═══ Supplied records ═══

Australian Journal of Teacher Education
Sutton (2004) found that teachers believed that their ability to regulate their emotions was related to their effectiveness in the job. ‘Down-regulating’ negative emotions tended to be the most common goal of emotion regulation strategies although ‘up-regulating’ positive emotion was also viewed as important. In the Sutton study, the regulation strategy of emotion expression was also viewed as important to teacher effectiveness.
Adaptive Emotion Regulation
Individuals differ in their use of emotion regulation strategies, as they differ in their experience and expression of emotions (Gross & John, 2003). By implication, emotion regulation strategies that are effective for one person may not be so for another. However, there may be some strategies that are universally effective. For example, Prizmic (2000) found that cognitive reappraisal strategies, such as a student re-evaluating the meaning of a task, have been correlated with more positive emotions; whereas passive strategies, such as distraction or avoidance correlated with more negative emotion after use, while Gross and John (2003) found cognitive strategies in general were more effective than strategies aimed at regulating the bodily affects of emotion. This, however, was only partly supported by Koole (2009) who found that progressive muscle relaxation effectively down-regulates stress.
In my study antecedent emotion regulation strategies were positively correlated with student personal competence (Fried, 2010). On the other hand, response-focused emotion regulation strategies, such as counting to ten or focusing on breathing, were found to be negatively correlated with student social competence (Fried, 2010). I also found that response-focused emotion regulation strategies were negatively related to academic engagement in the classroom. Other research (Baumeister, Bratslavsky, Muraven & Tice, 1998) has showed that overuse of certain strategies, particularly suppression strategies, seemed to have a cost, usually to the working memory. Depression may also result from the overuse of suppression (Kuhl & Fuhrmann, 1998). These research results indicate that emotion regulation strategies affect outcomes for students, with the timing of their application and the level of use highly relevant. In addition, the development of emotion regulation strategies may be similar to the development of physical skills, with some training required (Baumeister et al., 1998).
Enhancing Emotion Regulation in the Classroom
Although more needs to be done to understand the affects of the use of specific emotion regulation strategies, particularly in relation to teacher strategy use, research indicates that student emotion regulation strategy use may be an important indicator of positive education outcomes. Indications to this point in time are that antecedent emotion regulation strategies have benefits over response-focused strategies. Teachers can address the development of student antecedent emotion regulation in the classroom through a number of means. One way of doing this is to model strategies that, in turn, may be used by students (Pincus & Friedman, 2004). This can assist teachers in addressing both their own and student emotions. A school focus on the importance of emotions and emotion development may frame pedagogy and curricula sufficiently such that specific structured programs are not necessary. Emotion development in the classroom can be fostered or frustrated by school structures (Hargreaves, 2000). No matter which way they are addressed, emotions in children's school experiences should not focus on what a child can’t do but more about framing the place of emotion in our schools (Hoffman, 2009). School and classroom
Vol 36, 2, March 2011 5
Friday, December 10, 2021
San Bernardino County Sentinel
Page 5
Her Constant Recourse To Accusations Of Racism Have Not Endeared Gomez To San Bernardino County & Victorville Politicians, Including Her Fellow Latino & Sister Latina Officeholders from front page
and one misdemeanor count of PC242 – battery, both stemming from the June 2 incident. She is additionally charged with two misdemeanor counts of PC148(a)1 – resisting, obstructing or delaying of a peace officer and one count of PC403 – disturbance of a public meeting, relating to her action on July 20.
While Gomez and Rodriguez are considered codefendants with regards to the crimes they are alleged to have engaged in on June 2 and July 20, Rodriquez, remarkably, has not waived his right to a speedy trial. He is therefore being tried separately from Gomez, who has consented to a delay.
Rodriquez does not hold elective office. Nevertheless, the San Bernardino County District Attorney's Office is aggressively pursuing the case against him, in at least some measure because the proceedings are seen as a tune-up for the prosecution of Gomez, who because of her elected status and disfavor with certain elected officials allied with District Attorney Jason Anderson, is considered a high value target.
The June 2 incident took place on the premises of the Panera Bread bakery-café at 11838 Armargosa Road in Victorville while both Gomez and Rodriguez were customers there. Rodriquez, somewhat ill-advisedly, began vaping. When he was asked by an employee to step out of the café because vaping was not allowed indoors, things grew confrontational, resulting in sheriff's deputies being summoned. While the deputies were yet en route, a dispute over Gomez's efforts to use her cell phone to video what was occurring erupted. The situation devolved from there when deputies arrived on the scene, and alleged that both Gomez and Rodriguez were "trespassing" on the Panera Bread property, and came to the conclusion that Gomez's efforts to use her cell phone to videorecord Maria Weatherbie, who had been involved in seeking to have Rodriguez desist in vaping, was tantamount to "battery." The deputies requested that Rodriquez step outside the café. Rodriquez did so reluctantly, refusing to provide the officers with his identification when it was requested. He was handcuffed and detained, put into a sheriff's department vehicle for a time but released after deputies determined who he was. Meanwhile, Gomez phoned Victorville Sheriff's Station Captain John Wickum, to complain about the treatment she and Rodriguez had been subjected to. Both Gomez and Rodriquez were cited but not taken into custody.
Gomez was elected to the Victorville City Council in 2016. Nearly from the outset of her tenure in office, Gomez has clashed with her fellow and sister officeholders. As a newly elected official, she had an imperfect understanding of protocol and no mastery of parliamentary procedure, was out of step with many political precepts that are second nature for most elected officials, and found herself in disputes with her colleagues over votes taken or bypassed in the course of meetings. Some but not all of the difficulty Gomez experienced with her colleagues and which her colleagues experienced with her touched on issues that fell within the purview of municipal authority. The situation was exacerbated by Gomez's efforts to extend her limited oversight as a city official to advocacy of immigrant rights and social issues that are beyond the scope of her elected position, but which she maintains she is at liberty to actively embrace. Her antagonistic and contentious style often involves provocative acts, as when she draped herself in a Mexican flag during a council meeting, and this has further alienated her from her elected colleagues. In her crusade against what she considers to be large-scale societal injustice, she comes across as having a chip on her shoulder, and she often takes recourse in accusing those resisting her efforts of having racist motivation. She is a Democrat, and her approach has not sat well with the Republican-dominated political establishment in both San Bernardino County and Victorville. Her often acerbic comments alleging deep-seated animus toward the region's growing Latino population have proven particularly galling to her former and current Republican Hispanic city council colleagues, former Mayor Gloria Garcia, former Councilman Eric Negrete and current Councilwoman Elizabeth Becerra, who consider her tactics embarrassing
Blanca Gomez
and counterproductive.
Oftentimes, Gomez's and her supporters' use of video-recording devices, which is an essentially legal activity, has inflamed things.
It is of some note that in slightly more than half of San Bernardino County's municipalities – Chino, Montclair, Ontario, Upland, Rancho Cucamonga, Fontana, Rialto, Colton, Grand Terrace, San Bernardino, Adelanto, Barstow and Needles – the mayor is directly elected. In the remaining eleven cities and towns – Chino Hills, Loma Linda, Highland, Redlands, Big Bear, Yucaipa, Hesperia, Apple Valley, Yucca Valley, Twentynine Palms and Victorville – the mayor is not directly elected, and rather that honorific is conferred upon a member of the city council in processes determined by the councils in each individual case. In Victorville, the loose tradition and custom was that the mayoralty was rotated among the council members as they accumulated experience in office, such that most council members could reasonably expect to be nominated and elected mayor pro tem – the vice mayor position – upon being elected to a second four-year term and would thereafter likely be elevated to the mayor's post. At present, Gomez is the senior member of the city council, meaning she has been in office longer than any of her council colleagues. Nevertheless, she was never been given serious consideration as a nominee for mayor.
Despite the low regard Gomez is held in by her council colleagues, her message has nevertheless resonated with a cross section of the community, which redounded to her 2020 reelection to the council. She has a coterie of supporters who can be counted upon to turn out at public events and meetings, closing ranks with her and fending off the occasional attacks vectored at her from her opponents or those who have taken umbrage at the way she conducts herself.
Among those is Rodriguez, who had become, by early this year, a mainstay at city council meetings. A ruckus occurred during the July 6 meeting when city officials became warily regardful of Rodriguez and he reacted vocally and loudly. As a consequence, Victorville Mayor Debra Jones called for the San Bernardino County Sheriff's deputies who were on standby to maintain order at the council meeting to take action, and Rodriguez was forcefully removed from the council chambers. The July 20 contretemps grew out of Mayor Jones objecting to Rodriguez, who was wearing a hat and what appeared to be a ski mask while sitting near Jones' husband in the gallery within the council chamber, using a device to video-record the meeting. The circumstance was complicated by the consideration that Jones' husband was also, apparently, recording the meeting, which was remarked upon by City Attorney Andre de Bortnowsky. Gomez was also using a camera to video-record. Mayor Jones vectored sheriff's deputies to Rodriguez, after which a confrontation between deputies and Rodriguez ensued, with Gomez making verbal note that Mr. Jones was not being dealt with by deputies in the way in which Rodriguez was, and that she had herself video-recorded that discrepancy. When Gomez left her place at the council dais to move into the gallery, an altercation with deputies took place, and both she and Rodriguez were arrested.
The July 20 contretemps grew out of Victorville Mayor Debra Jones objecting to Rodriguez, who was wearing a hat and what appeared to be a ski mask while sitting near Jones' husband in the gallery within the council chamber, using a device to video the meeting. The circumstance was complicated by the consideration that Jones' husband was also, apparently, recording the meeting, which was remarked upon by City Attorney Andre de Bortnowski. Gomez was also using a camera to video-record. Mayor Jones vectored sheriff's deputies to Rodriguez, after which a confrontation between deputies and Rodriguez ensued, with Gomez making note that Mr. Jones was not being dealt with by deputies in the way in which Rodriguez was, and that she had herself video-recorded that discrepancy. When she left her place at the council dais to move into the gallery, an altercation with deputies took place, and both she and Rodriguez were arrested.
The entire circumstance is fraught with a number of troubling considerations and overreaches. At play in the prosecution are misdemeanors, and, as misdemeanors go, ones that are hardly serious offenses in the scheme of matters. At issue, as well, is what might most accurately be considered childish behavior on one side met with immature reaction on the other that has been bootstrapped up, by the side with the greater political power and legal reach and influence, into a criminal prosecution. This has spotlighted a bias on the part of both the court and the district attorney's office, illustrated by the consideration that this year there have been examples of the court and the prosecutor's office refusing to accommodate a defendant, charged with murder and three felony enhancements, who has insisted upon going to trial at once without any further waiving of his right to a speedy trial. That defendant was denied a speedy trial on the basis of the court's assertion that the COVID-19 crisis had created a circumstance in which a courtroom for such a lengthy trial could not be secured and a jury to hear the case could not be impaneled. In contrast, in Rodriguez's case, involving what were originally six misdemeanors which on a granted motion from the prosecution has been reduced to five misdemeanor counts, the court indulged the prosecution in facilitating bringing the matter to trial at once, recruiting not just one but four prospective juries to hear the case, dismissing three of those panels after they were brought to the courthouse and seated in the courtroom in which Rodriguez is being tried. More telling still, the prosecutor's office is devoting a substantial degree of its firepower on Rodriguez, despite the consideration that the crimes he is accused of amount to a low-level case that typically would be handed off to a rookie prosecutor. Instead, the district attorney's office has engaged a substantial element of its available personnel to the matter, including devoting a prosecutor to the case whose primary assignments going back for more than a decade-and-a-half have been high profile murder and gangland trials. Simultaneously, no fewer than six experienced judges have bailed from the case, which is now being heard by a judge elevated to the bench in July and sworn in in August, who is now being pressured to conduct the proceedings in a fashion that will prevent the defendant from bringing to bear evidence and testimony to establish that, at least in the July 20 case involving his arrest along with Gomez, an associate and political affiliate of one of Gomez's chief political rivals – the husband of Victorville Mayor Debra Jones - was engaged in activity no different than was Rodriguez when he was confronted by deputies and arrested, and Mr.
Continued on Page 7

═══

Try it: Reproduce every line of the entries above, unchanged, from the very first one down to and including the line containing "Adaptive Emotion Regulation".

Final answer:
Australian Journal of Teacher Education
Sutton (2004) found that teachers believed that their ability to regulate their emotions was related to their effectiveness in the job. ‘Down-regulating’ negative emotions tended to be the most common goal of emotion regulation strategies although ‘up-regulating’ positive emotion was also viewed as important. In the Sutton study, the regulation strategy of emotion expression was also viewed as important to teacher effectiveness.
Adaptive Emotion Regulation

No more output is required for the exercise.